Ses cours ne réunissent pas moins de 700 danseurs (voire 1000 le jeudi soir à l’université) et certains danseurs ne jurent que par lui.

Il est chorégraphe et créé de nombreuses danses en Israël qui sont ensuite enseignées dans le monde entier (c’est le principe des danses folkloriques israéliennes depuis leur création).

Il est lui-même invité partout dans le monde pour enseigner ses danses et animer des stages avec son énergie débordante et sa bonne humeur et il organise lui même des voyages pour ses danseurs.

Et là, mes amis, il ne lésine pas : je viens de rentrer de son célèbre « Camp Bitnua » (« Camp en mouvement ») à Eilat et je suis époustouflée : des ateliers de danses et soirées de danses à n’en plus finir, des spectacles de chanteurs comme Shlomi Shabbat, Idan Raichel, Dani Senderson et j’en passe, et de la nourriture à profusion, le tout dans un cadre magnifique.

L’hospitalité à la marocaine appliquée au monde des danses, un régal.

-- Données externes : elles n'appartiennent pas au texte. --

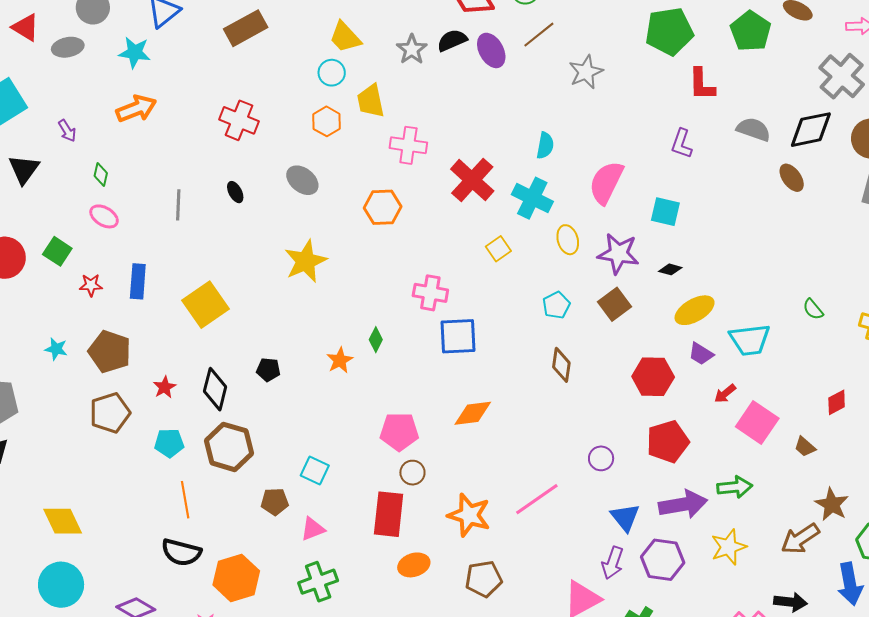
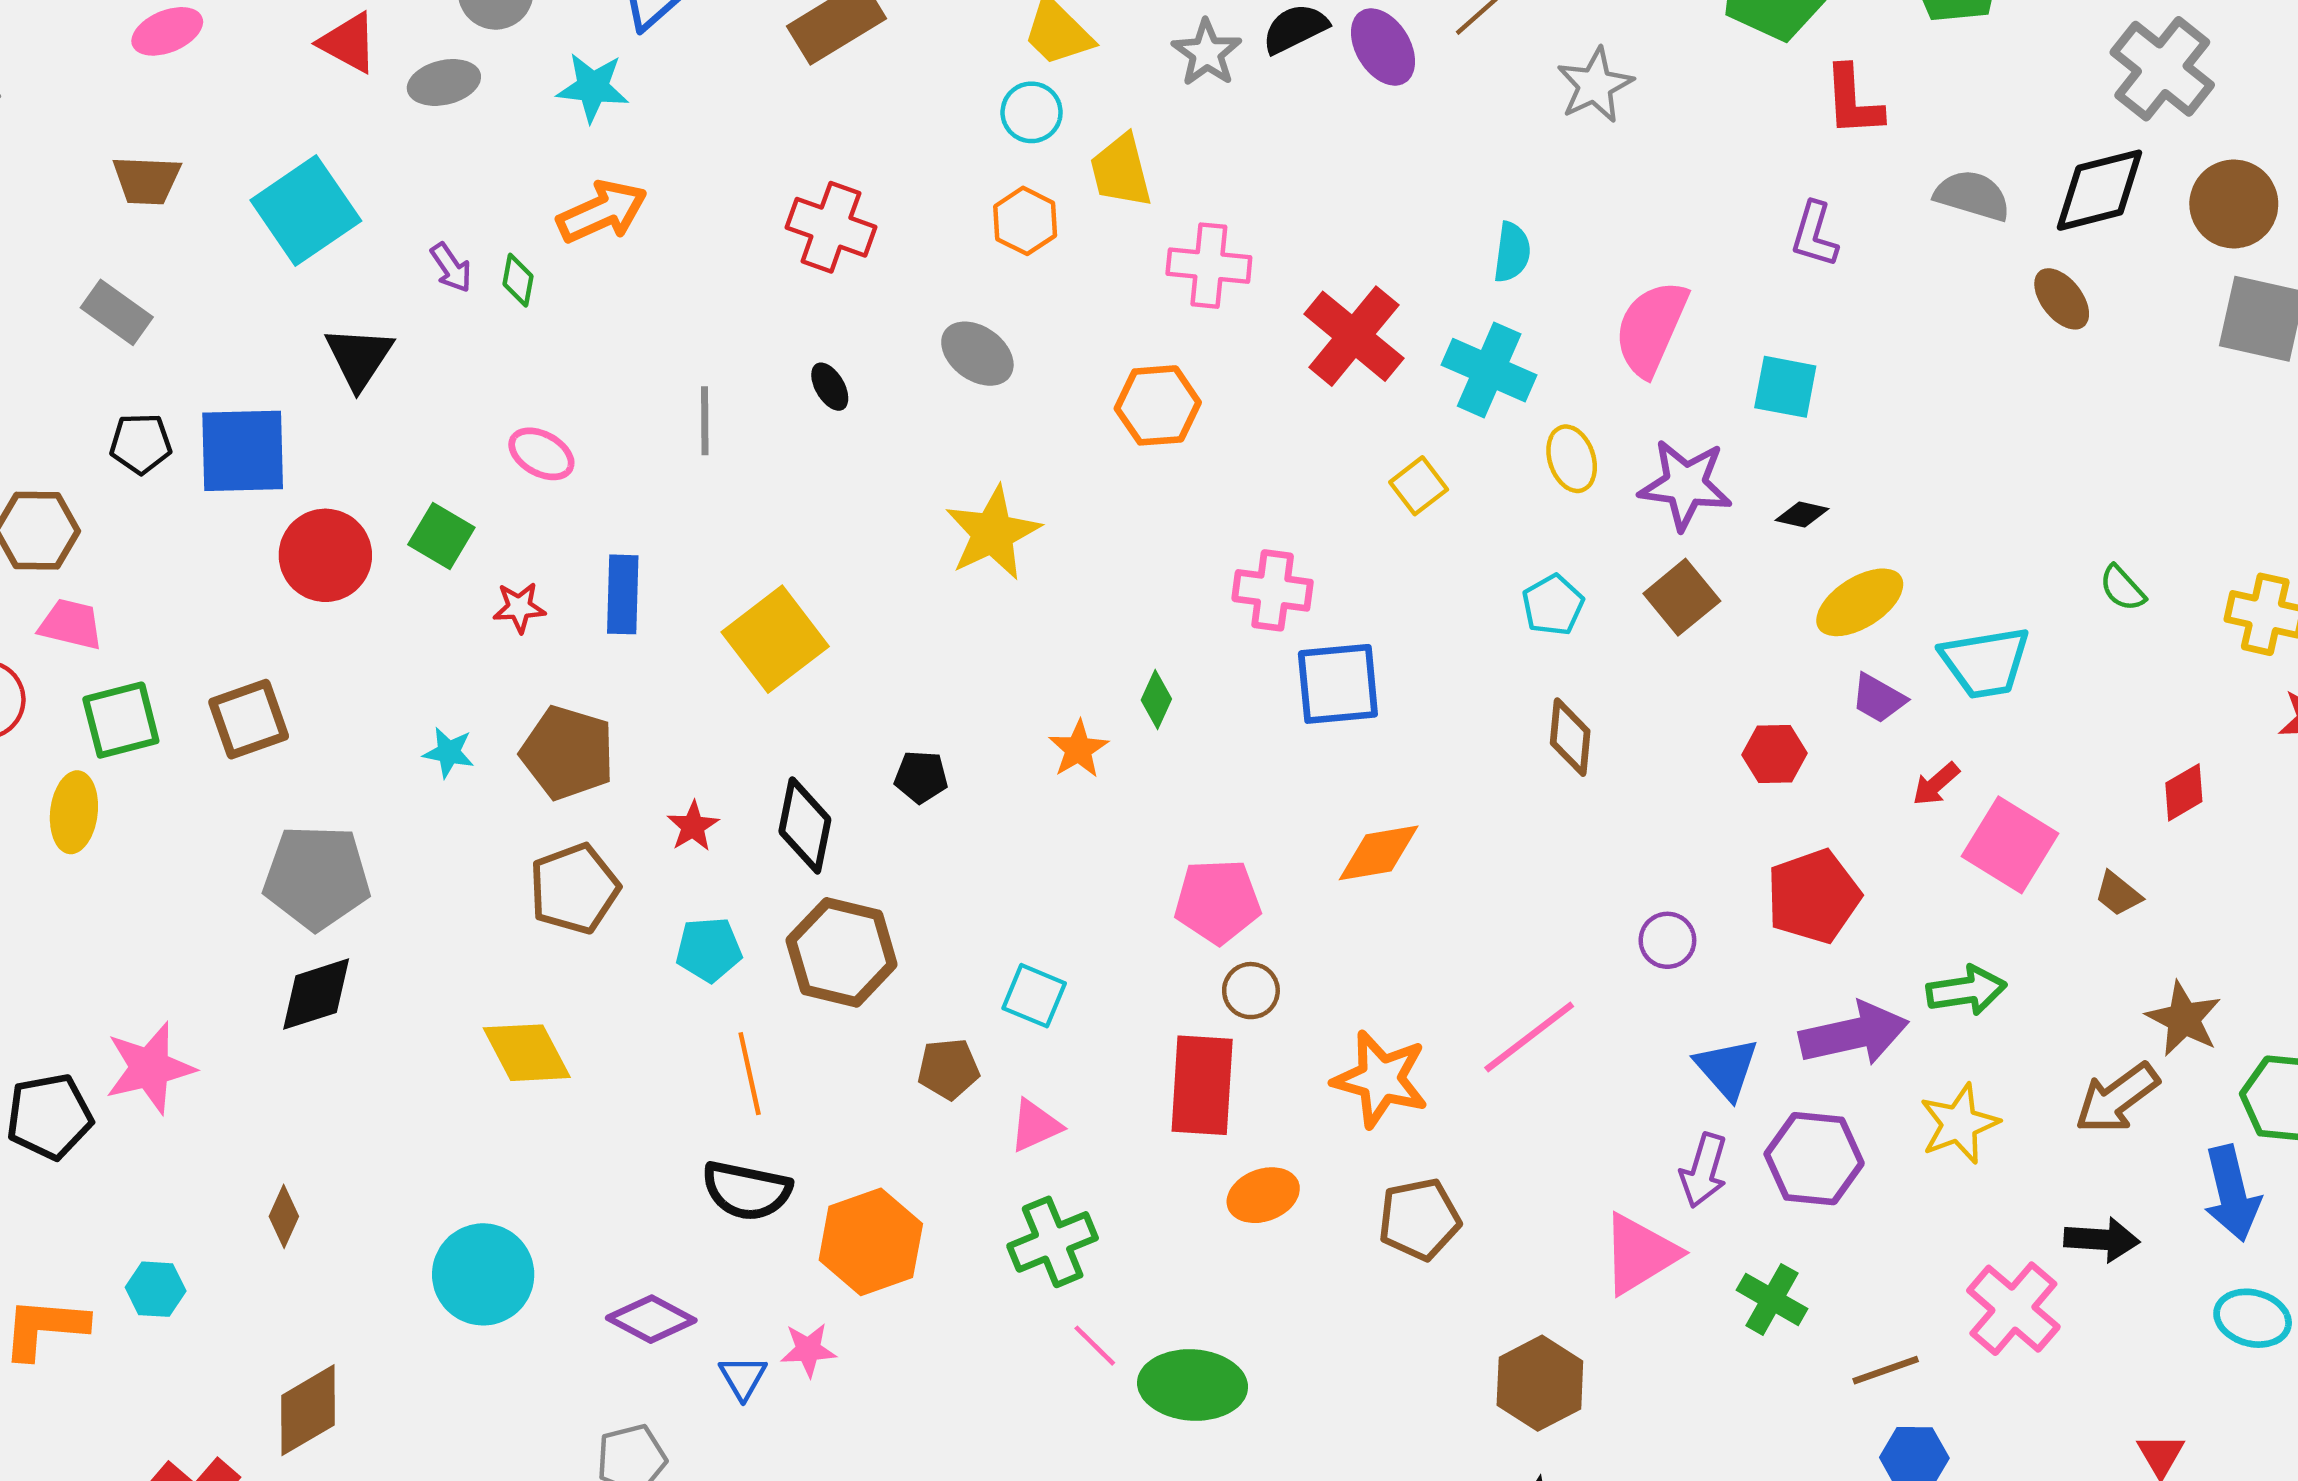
green diamond: (101, 175) -> (518, 280), moved
red hexagon: (653, 377) -> (1774, 754), size x0.7
yellow diamond: (63, 521) -> (527, 1053), moved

Cela me rappelle d’ailleurs qu’il organise également tous les ans une mimouna grandiose….

Mais, outre ses talents de chorégraphe et d’organisateur, Gadi se bat pour faire revenir la danse folklorique au sein des écoles.

En effet, le budget alloué à cette activité avait été supprimé et désormais, Gadi se démène auprès d’une ministre très réceptive à cette idée pour réintroduire les rikudey am à l’école.

Alors je dis « chapeau ! » à ce grand monsieur qui se bat pour rendre ses lettres de noblesse à cette discipline que j’adore et qui, pour moi, comme pour beaucoup d’autres, fait partie de la culture israélienne.